__Records for this exercise__:
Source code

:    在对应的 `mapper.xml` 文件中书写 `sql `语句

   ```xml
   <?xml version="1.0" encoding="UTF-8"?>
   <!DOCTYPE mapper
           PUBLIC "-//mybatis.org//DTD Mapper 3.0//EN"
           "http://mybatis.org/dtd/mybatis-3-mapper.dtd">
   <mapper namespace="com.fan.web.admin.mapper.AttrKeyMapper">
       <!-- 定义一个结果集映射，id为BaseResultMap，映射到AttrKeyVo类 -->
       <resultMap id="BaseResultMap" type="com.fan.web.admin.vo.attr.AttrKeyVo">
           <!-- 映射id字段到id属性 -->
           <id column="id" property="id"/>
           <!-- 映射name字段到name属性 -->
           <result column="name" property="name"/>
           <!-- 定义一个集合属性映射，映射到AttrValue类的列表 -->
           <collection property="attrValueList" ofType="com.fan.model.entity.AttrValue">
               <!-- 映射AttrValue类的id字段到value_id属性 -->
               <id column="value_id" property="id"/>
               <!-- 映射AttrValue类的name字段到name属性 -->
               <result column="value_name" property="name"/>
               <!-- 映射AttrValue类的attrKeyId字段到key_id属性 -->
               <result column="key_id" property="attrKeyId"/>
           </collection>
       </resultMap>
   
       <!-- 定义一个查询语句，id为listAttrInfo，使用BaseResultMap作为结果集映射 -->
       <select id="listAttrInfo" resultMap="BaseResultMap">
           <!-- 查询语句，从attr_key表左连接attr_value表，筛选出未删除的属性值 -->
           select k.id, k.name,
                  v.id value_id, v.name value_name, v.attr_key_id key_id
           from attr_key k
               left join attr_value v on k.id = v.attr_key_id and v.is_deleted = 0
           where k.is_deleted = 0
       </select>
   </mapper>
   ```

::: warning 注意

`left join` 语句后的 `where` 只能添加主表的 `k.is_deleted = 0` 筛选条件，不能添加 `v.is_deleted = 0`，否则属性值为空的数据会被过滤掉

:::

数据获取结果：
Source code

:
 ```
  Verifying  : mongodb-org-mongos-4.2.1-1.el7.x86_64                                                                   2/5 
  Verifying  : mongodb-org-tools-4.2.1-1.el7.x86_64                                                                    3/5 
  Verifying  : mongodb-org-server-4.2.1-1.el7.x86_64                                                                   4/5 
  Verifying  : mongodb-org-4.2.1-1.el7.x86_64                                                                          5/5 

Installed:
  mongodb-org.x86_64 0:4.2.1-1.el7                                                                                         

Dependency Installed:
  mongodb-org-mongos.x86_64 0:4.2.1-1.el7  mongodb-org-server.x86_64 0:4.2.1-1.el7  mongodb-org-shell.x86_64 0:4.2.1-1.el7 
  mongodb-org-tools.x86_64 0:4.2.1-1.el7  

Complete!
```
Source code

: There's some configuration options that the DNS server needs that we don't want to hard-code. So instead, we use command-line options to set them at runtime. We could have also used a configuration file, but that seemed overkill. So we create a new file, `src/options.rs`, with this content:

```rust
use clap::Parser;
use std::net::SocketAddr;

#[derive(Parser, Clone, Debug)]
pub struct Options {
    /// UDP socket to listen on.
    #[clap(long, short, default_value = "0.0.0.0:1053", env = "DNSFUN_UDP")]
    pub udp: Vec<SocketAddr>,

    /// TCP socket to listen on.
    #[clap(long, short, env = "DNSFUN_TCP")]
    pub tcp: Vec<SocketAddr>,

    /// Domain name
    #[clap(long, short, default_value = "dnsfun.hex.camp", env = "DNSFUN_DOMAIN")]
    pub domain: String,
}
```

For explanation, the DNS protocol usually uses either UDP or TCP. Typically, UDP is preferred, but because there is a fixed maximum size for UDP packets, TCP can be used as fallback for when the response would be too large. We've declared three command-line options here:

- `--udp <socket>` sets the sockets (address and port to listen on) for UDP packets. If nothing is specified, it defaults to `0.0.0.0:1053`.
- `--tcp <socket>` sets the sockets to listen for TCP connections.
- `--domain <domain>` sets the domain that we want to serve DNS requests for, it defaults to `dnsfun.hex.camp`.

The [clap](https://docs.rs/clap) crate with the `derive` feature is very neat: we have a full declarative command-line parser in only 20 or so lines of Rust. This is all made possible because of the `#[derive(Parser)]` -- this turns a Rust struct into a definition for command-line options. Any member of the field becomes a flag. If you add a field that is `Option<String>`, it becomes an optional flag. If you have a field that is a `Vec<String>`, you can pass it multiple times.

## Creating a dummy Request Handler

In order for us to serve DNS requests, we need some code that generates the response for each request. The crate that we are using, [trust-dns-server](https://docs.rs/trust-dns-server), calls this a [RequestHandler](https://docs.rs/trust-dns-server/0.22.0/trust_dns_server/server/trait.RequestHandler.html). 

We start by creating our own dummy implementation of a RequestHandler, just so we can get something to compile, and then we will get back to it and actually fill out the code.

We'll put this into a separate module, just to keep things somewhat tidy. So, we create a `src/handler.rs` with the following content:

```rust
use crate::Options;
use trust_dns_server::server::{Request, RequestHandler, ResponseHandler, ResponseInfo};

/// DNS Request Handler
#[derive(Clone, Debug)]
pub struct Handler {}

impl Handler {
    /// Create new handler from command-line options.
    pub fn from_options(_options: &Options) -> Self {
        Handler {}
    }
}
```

__What the exercise asks__: In the listing above, each line with the word "left" is to be copied out.

__Answer for this exercise__:
               left join attr_value v on k.id = v.attr_key_id and v.is_deleted = 0
`left join` 语句后的 `where` 只能添加主表的 `k.is_deleted = 0` 筛选条件，不能添加 `v.is_deleted = 0`，否则属性值为空的数据会被过滤掉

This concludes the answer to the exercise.